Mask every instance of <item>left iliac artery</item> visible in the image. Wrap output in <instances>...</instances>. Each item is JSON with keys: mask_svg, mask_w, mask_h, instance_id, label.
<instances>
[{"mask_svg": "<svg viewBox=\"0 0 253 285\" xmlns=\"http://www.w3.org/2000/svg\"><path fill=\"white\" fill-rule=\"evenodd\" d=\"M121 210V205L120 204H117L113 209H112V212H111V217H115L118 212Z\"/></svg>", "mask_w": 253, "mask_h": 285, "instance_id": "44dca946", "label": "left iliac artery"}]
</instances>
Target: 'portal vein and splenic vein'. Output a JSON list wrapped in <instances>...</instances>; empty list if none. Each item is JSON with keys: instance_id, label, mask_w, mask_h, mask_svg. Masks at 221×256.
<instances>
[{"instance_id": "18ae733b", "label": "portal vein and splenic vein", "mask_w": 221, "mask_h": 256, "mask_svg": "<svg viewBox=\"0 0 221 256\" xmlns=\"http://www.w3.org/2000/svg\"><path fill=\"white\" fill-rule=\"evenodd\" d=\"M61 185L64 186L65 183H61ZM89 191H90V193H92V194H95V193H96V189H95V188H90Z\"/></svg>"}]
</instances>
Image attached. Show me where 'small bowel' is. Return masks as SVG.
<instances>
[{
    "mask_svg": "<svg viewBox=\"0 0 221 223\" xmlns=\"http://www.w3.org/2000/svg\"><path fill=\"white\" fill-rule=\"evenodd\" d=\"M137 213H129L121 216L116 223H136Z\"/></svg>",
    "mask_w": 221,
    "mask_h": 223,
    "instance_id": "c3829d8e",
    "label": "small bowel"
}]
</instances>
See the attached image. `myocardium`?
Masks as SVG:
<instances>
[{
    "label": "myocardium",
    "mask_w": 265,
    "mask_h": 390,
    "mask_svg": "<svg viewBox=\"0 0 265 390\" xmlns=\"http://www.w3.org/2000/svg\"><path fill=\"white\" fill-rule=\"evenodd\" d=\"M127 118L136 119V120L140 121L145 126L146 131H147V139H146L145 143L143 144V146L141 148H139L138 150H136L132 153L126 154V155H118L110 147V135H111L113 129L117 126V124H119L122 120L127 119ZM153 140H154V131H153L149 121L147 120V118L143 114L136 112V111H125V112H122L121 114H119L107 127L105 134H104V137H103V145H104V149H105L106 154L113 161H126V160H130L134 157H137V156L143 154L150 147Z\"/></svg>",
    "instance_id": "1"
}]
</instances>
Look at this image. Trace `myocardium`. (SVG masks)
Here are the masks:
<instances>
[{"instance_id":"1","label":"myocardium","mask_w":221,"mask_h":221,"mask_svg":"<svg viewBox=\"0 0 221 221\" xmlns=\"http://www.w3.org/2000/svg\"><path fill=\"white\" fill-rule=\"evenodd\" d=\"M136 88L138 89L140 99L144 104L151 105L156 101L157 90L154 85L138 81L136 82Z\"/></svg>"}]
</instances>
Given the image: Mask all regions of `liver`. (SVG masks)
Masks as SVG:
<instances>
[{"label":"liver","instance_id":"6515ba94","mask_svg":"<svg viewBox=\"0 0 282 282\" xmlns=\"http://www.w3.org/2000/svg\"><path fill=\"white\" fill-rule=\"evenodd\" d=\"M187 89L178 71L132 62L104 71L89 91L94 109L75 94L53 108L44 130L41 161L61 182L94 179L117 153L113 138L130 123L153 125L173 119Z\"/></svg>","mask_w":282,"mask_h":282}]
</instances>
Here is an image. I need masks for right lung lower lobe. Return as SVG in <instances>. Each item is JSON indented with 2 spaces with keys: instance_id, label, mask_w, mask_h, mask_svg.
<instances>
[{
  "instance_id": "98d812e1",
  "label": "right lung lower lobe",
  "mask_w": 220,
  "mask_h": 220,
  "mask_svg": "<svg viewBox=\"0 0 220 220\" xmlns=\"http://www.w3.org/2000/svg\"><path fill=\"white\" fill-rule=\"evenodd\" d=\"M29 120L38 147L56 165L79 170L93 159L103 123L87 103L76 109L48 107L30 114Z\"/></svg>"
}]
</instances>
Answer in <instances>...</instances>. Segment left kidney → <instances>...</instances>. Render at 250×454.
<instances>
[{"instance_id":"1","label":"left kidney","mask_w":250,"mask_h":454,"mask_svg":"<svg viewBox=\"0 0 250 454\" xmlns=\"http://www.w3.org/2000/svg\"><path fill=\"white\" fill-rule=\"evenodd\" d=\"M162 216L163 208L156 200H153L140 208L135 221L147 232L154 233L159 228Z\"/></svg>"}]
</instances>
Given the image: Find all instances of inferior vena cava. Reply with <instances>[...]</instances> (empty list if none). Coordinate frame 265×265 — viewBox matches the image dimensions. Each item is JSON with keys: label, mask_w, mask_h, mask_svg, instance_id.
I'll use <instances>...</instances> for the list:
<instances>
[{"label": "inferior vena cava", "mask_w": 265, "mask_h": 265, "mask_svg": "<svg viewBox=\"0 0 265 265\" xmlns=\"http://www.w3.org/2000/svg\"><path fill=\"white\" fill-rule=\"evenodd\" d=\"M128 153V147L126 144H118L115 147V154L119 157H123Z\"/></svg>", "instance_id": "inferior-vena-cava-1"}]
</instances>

--------------------

WRITTEN REQUEST: Identify every line in the records above that contains the word "right" and copy each of those lines out in full.

ANSWER TO THE EXERCISE:
Here is an image. I need masks for right lung lower lobe. Return as SVG in <instances>. Each item is JSON indented with 2 spaces with keys: instance_id, label, mask_w, mask_h, mask_svg.
  "label": "right lung lower lobe",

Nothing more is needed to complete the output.